Forum Rule: Always post complete source code & details to reproduce any issue!
Results 1 to 5 of 5

Thread: OctoWS Framerate Test and Results for Teensy 3.2 and 3.6

  1. #1
    Junior Member
    Join Date
    Mar 2019
    Posts
    3

    OctoWS Framerate Test and Results for Teensy 3.2 and 3.6

    Hey all,

    Working on a project at the moment in which I was hoping to drive 31 short pixel strips (90px) individually on a single controller using FastLED, but ran into framerate issues.
    I decided to do some testing of different methods of driving the strips, and ended up building a reference list of pixel count to frame rate for the different methods.
    Just figured I'd post my results for OctoWS here as it might be a useful reference in the future, and I haven't spotted such a list around anywhere.

    I tested both a Teensy 3.2 and 3.6 running the OctoWS library to drive 8 strips, starting at a length of 1px, then 50, 100, 150, etc per strip, all the way up until I ran into a preventative issue. My test method involved running the attached sketch, and hooking an oscilloscope onto pin 13 to check its frequency. This frequency indicates half the frame rate (1Hz = 2 frames) because the sketch only flips the signal once every frame not twice. Note that the Teensies weren't connected to anything other than the oscilloscope and the computer (via usb for power) for these tests, i.e. not attached to any other circuit such as the OctoWS shield.

    Interestingly the pixel limit arose differently on the two boards; on the 3.2, the compiler spotted a ram limit and spat out an error at exactly 961 pixels and beyond, whereas on the 3.6 I could get to 1365 after which the Teensy seemed to just lock up at some point in the first iteration of the main loop (pin 13 stayed permanently high rather than constantly inverting) but there were no compiler errors.

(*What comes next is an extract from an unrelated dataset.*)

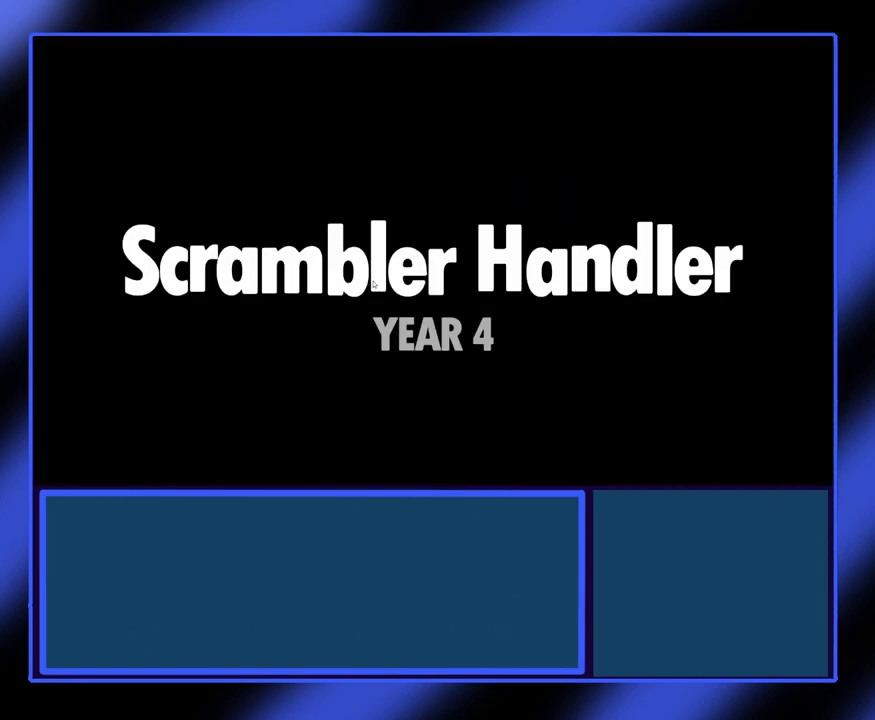
{"keys": [], "mouse": [], "events": []}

    I'd say the results are indicative of the realistic maximum frame rate for a given pixel count, as the sketch simply sets every pixel in the array once per loop, and only calls .show() once per loop. I've also tried testing without updating the pixel array every loop (i.e. removing the 'for' loop), and got the same framerate (I only tested this on the 3.6 at 1365 pixels). I'm not too sure if the time spent inverting pin 13 every frame affected the framerate at all, or in any meaningful way. Maybe someone more knowledgeable here can enlighten us on whether this might have been the case, or even test for it specifically.

    Something interesting I found is that the framerate seems to be limited by something other than the clock speed, as the Teensy 3.2 @ 96Mhz gave the exact same results as the Teensy 3.6 @ 192Mhz.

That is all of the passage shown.